- _Consigne 1_
Comptez les lignes des enregistrements où figure la chaîne "list". Indiquez uniquement ce nombre.

- _Extrait de page_

Gonzague Gauthier : « Nous guidons et aidons les internautes à produire par eux-mêmes quelque chose d’intéressant »

Artdesigntendance, en partenariat avec le blog de Tonio Libero s’interroge sur les nouvelles pratiques numériques des institutions culturelles. Dans un secteur en profonde mutation, nous avons souhaité aller à la rencontre des professionnels de la communication des musées. Nous les avons interrogés sur la manière dont les musées intègrent et perçoivent les nouveaux outils numériques. Nous avons démarré avec le Musée d’Art Contemporain de Lyon, nous poursuivons aujourd’hui avec le Centre Pompidou. Nous voici donc reçus par Gonzague Gauthier, chargé de projets numériques (réseaux sociaux et collaboratif, e-publishing) au Centre Pompidou.

Comment est organisé le musée sur la partie numérique ?
Gonzague Gauthier : J’appartiens au Service Multimédia qui est rattaché à la Direction des Editions, déconnectée elle-même de la Direction de la Communication, contrairement à ce que l’on pourrait penser ! C’est que le Musée est une grande institution avec plusieurs directions. La médiation, par exemple, est rattachée à la Direction des Publics.

Avant d’arriver à cette fonction, quel est votre parcours ?
G.G. : J’ai commencé à travailler au Centre il y a quatre ans, sur l’exposition elles@centrepompidou. J’étais en charge du blog spécialement conçu pour l’exposition. Puis je suis resté au Centre, intégré au service Multimédia avec la casquette de Community Manager, en charge de la partie webmaster et réseaux sociaux du site du Centre Pompidou. A l’époque, le site était loin de ressembler à l’actuelle version. Alain Seban (Président du Centre Pompidou) avait alors initié le projet Centre Pompidou Virtuel : nous savions quelles données mettre à disposition sur le site mais certainement pas comment interagir avec les réseaux sociaux.
Aujourd’hui, c’est Thomas, Community Manager, qui occupe ce poste, appuyé par une autre personne. Ils organisent tous les deux la présence du musée sur les réseaux sociaux.

Quelles sont les grandes lignes de la stratégie du Centre sur les réseaux sociaux ?
G.G. : Tout d’abord, nous organisons notre présence à l’aide du CERSO : Comité Editorial des Réseaux Sociaux. Nous fonctionnons avec deux CERSO. Le premier, présidé par Alain Seban, valide l’orientation éditoriale des Réseaux Sociaux. Le second est plus pratique. Mon service échange et forme toutes les personnes qui font la programmation du Centre Pompidou. Nous les aidons à appréhender les outils pour qu’ils diffusent eux-mêmes leurs contenus.

- _Consigne 2_
D'après l'entretien sur le numérique au Centre Pompidou, que désigne le sigle CERSO ?

- _Extrait de données_
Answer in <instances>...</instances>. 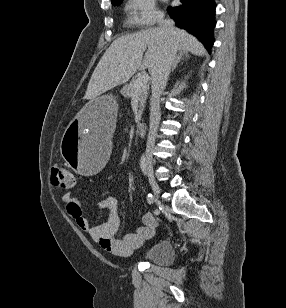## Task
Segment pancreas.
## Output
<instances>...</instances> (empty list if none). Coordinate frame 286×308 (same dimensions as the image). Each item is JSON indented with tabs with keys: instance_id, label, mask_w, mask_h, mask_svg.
Returning a JSON list of instances; mask_svg holds the SVG:
<instances>
[{
	"instance_id": "cf45deb5",
	"label": "pancreas",
	"mask_w": 286,
	"mask_h": 308,
	"mask_svg": "<svg viewBox=\"0 0 286 308\" xmlns=\"http://www.w3.org/2000/svg\"><path fill=\"white\" fill-rule=\"evenodd\" d=\"M137 79H133L129 84L125 85L122 90L121 94L126 98H133L134 96L138 97L139 101V112L137 116V122L141 120L142 112L145 107V103L148 97V90L149 85H146L142 90L136 91L135 84Z\"/></svg>"
}]
</instances>
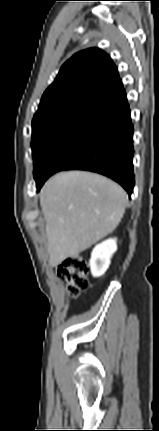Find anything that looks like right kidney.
Segmentation results:
<instances>
[{"instance_id":"right-kidney-1","label":"right kidney","mask_w":159,"mask_h":431,"mask_svg":"<svg viewBox=\"0 0 159 431\" xmlns=\"http://www.w3.org/2000/svg\"><path fill=\"white\" fill-rule=\"evenodd\" d=\"M116 250V239H108L98 244L93 249L90 259V268L94 277H100L107 271L111 257Z\"/></svg>"}]
</instances>
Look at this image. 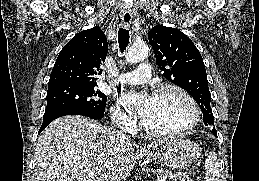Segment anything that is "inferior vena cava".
Here are the masks:
<instances>
[{"label":"inferior vena cava","instance_id":"obj_1","mask_svg":"<svg viewBox=\"0 0 259 181\" xmlns=\"http://www.w3.org/2000/svg\"><path fill=\"white\" fill-rule=\"evenodd\" d=\"M119 133L121 134V136L124 138V139H128V136L126 135V131L124 129L123 126H120V131ZM109 181H122V178L121 176L117 175V174H112L109 178Z\"/></svg>","mask_w":259,"mask_h":181}]
</instances>
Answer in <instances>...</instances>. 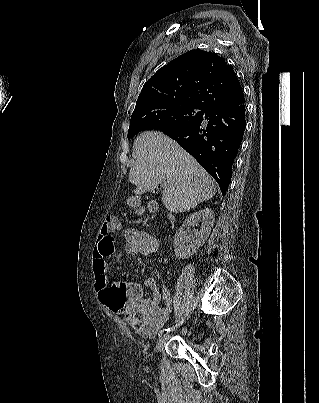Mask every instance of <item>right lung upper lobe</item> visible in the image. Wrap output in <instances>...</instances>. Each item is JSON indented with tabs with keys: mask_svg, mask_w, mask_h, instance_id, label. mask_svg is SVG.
Returning <instances> with one entry per match:
<instances>
[{
	"mask_svg": "<svg viewBox=\"0 0 319 403\" xmlns=\"http://www.w3.org/2000/svg\"><path fill=\"white\" fill-rule=\"evenodd\" d=\"M243 102L233 68L215 53L191 50L159 69L144 84L131 117L156 104H191L211 111Z\"/></svg>",
	"mask_w": 319,
	"mask_h": 403,
	"instance_id": "1",
	"label": "right lung upper lobe"
}]
</instances>
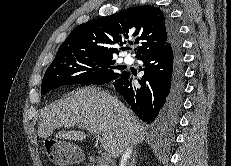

- _Corrigé 1_
2

- _Corrigé 2_
Comité Editorial des Réseaux Sociaux.